GIUSEPPE PENNISI sends a second report
from the 2014 Rossini Opera Festival
from the 2014 Rossini Opera Festival
The main objective of the Rossini Opera Festival (ROF) is to stage 'critical editions' of Rossini's works. This year, with the staging of the critical edition of Aureliano in Palmira, this task had been accomplished after a journey that has lasted thirty five years. However, even though Rossini retired from active duties at the age of thirty-seven, his production is an immense attraction: a new quintet for La Gazzetta has been discovered, and of course, a new 'critical edition' of that opera will be staged in the 2015 festival, along with a new production of La Donna del Lago and a revival of Adelaide di Borgogna.

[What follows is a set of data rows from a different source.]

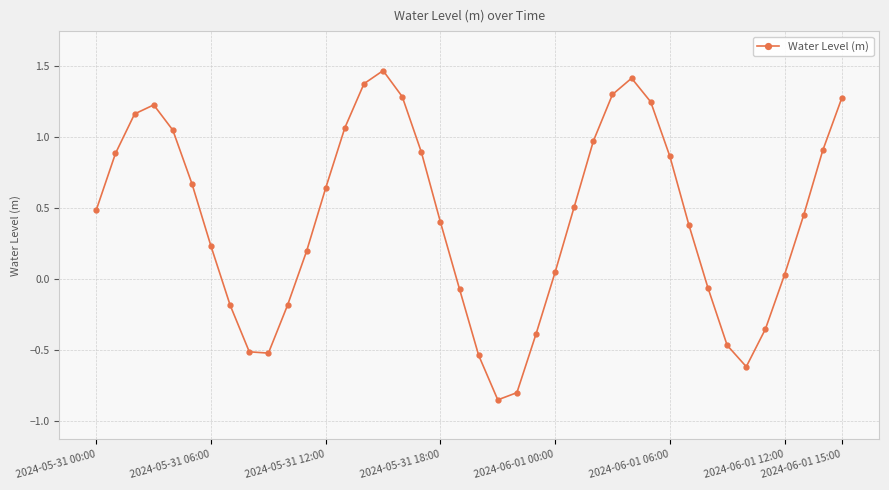

What is the average value?

0.4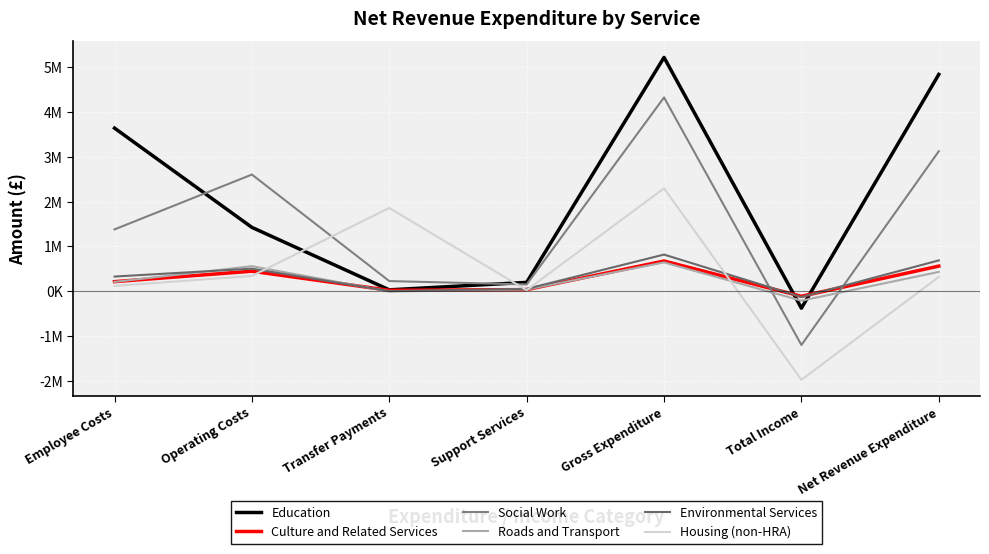

How many interior local peaks does the Environmental Services series have?

2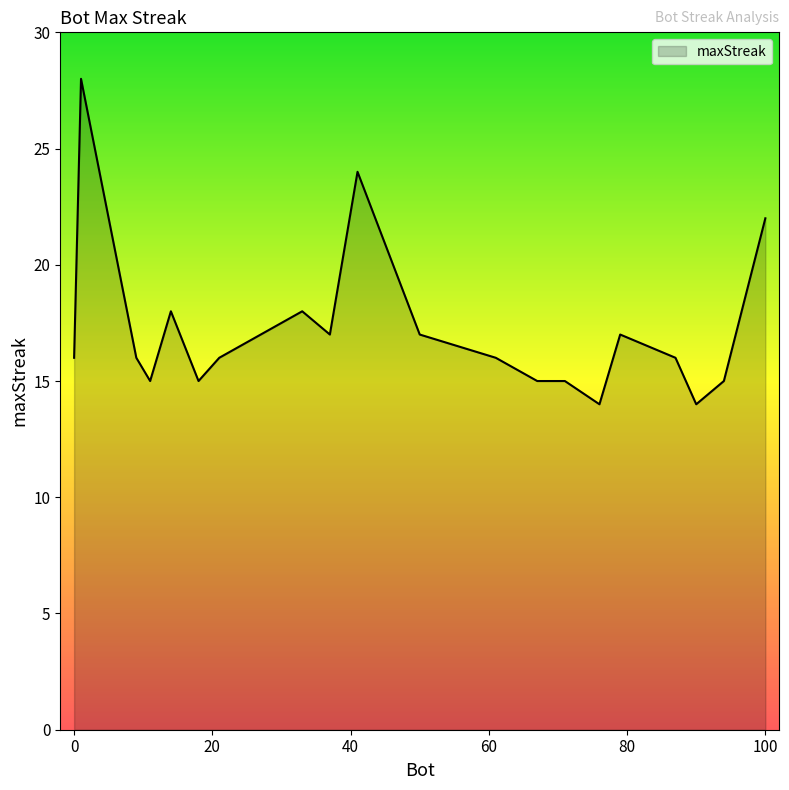

What is the minimum value shown in the chart?

14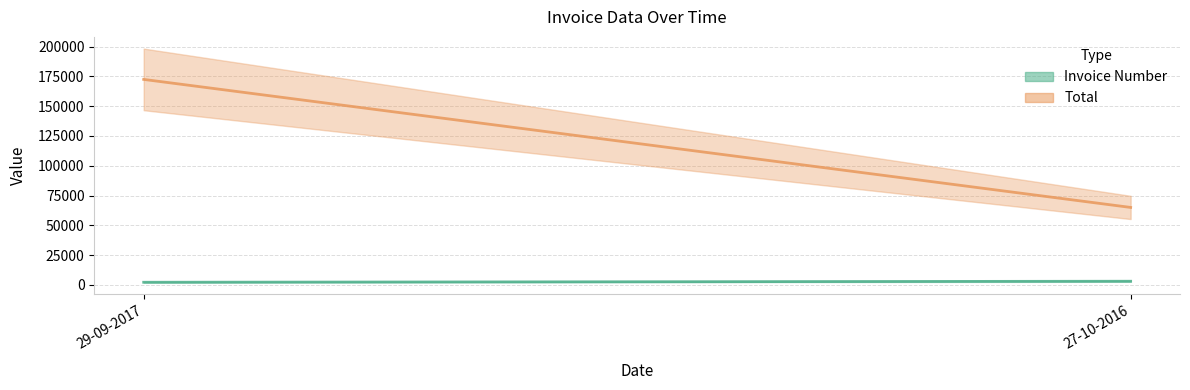

At which category does the chart reach its peak across all series?

29-09-2017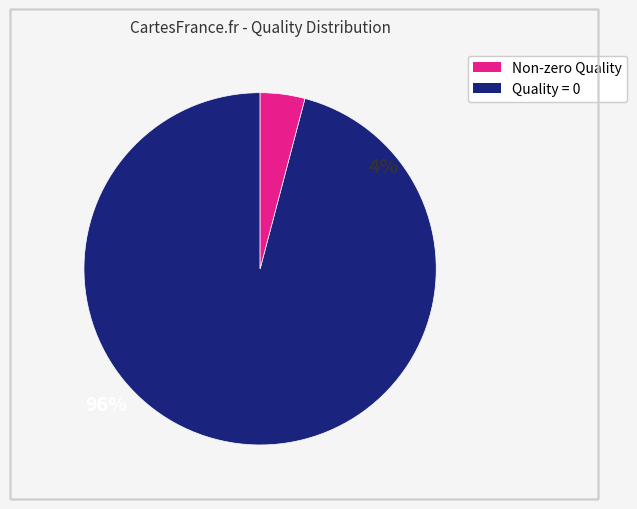

Does any single category account for the majority?

Yes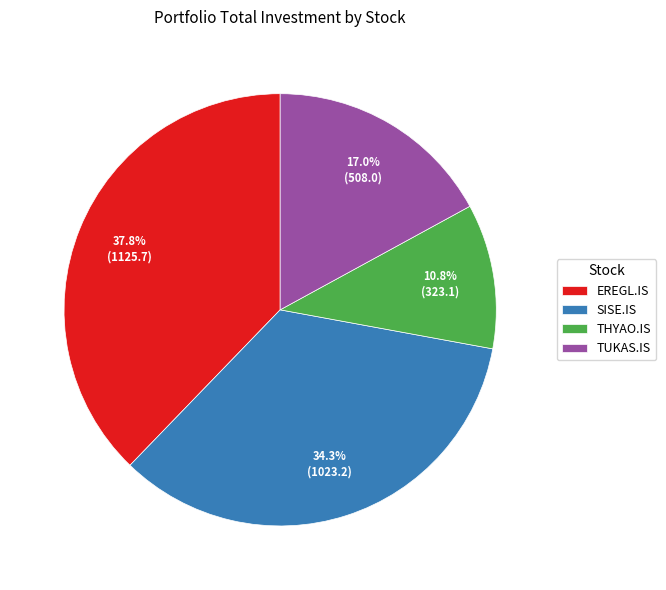

Which has a higher value, TUKAS.IS or EREGL.IS?

EREGL.IS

Aureliano in Palmira has been shown several times in Italy and once in Germany, but in drastically curtailed versions. Also, as one of the key roles had been written for a 'castrato', several adjustments had been made to the vocal score. Commissioned to inaugurate the Teatro alla Scala season on 26 December 1813, the opera was a flop, and caused twenty-one-year-old Gioacchino Rossini some sorrow. In fact, though, he reused most of the best music for Il Barbiere di Siviglia, even though Aureliano in Palmira is not a comic opera but a four hour drama based on complicated affairs of love and power in the Middle East. There is, of course, an enlightened Roman conqueror giving way to a happy ending after some really gruesome adventures. The libretto by Felice Romani (also quite young, twenty-five years old) mirrored Pietro Metastasio's melodramas. Thus, it belonged more to eighteenth century opera seria than to the early nineteenth century musical theatre. The length of the opera is due, in part, to its many da capo arias.
I was at the 12 August 2014 opening night. Stage director Mario Martone attempted to throw some action into the series of arias and duets. The stage set by Sergio Tramonti and Ursula Patzak's costumes were quite effective. American musicologist Will Crutchfield conducted the Symphonic Rossini Orchestra, and as he had worked on the critical edition, we can be sure that each tonality and each register was in place. The three protagonists (Michael Spyres, Jessica Pratt and Lena Belkina) marvelled with very imperious singing. However, my conclusion is that Rossini was right: there is plenty of good music in Aureliano in Palmira. But it is more effective when reused in another opera, as he did. The singers were warmly applauded. I think that Rossini scholars may need a good recording of this edition but I doubt that it will travel very far. The ROF may feel it appropriate to attempt another revival in ten years or so.
On 10 August, the festival opened with Armida, written by Rossini when he was twenty-five-years-old and deeply engaged in a sexual affair with Isabella Colbran, who later became his wife, but in 1817 she was also the mistress of impresario Domenico Barbaja, then the boss of the Naples theatres. Isabella was seven years older than Gioacchino. Essentially she was an 'amphibious soprano', able to reach a very high register, to span in very elaborate coloratura and also to descend to an 'alto' register. Armida was a love gift to her. She has to confront four tenors (in six different roles), each of them with a texture slightly different to their colleagues. There is, of course, a bass as the villain. It is a fairy tale, an operatic style very successful in Germany, the United Kingdom and France but never fully accepted in Italy. In short, nearly three hours of vocal hedonism. The four tenors — Antonino Siragusa, Randall Bills, Dmitry Korchak and Vassillis Kavayas — acquitted themselves quite well of their responsibilities. Carlo Lepore was an effective villain. On the other hand, the very attractive Carmen Romeu could handle both the high register and the coloratura well, but had difficulties with the low register and a rather small volume. Conductor Carlo Rizzi seemed to be dealing with Verdi rather than Rossini.
To make things worse, Luca Ronconi's stage direction (with sets by Margherita Palli and costumes by Giovanna Buzzi) started well by setting the plot in a Sicilian marionette style (as we are at the time of the first Crusade), but in the second part (including both the second and third act), the action appeared to move to a dreary prairie. Also, the long ballet in Armida's garden of delight (a reflection of Gioacchino's sensual affairs with Isabella) was as sexy as a week of steady rain. The audience was polite. There were some boos directed at the staging, but also applause for the singers and the production as a whole.